What is being asked>
Each entry should be duplicated verbatim; its pictures should not be.
Start of Block
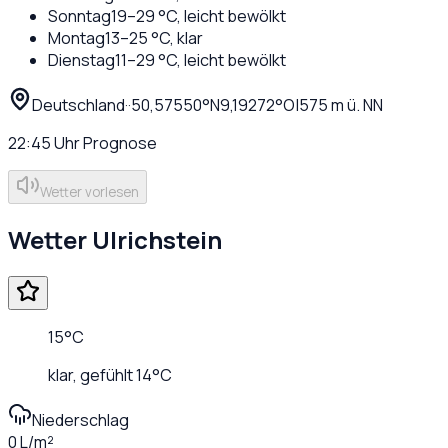
Sonntag
19
–
29
°C,
leicht bewölkt
Montag
13
–
25
°C,
klar
Dienstag
11
–
29
°C,
leicht bewölkt
Deutschland
·
·
50,57550
°N
9,19272
°O
|
575
m ü. NN
22:45
Uhr
Prognose
Wetter vorlesen
Wetter
Ulrichstein
15
°C
klar
, gefühlt
14
°C
Niederschlag
0 L/m²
End of Block
Reply>
Sonntag
19
–
29
°C,
leicht bewölkt
Montag
13
–
25
°C,
klar
Dienstag
11
–
29
°C,
leicht bewölkt
Deutschland
·
·
50,57550
°N
9,19272
°O
|
575
m ü. NN
22:45
Uhr
Prognose
Wetter vorlesen
Wetter
Ulrichstein
15
°C
klar
, gefühlt
14
°C
Niederschlag
0 L/m²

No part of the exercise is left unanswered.